[Opening SELECTED EXCERPT section]

In the situation of Theorem 7.3.1.8, the $\infty$-category $\operatorname{Fun}_{ / \operatorname{\mathcal{C}}^{\triangleleft } }^{\operatorname{CCart}}( \operatorname{\mathcal{C}}^{\triangleleft }, \overline{\operatorname{\mathcal{E}}} )$ admits a more concrete description: it can be identified with the fiber of $\overline{U}$ over the cone point of the simpicial set $\operatorname{\mathcal{C}}^{\triangleleft }$. This is a consequence of the following more general observation:

Proposition 7.3.1.10. Let $U: \operatorname{\mathcal{E}}\rightarrow \operatorname{\mathcal{C}}$ be a cocartesian fibration of simplicial sets, let $F: \operatorname{\mathcal{C}}_0 \rightarrow \operatorname{\mathcal{C}}$ be a left cofinal morphism of simplicial sets, and set $\operatorname{\mathcal{E}}_0 = \operatorname{\mathcal{C}}_0 \times _{\operatorname{\mathcal{C}}} \operatorname{\mathcal{E}}$. Then the restriction map

$F^{\ast }: \operatorname{Fun}_{ / \operatorname{\mathcal{C}}}^{\operatorname{CCart}}( \operatorname{\mathcal{C}}, \operatorname{\mathcal{E}}) \rightarrow \operatorname{Fun}_{ / \operatorname{\mathcal{C}}_0 }^{\operatorname{CCart}}( \operatorname{\mathcal{C}}_0, \operatorname{\mathcal{E}}_0 )$

of Remark 7.3.1.4 is an equivalence of $\infty$-categories.

[Closing SELECTED EXCERPT section]

Could you edit the excerpt on cocartesian fibrations from "Proposition 7.3.1.10. Let" to "equivalence of $\infty$-categories.", putting "pullback map" in place of "restriction map"?

[Opening AVAILABLE DATA section]

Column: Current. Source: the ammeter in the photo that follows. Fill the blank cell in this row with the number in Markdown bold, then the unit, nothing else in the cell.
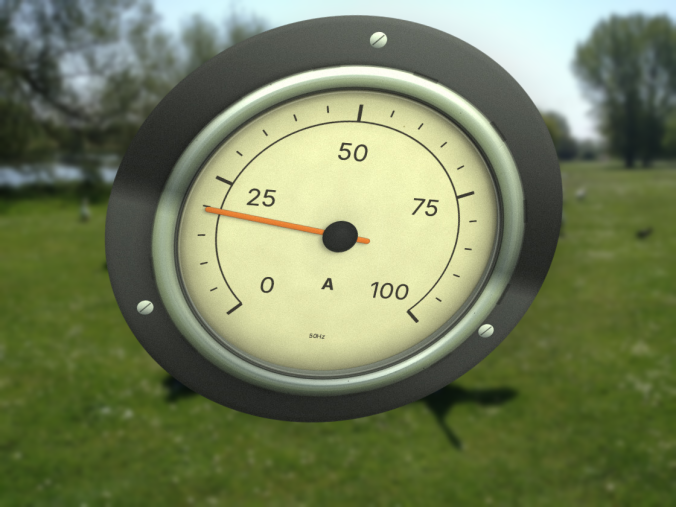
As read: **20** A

[Closing AVAILABLE DATA section]

### ANSWER TO THIS PROBLEM
Proposition 7.3.1.10. Let $U: \operatorname{\mathcal{E}}\rightarrow \operatorname{\mathcal{C}}$ be a cocartesian fibration of simplicial sets, let $F: \operatorname{\mathcal{C}}_0 \rightarrow \operatorname{\mathcal{C}}$ be a left cofinal morphism of simplicial sets, and set $\operatorname{\mathcal{E}}_0 = \operatorname{\mathcal{C}}_0 \times _{\operatorname{\mathcal{C}}} \operatorname{\mathcal{E}}$. Then the pullback map

$F^{\ast }: \operatorname{Fun}_{ / \operatorname{\mathcal{C}}}^{\operatorname{CCart}}( \operatorname{\mathcal{C}}, \operatorname{\mathcal{E}}) \rightarrow \operatorname{Fun}_{ / \operatorname{\mathcal{C}}_0 }^{\operatorname{CCart}}( \operatorname{\mathcal{C}}_0, \operatorname{\mathcal{E}}_0 )$

of Remark 7.3.1.4 is an equivalence of $\infty$-categories.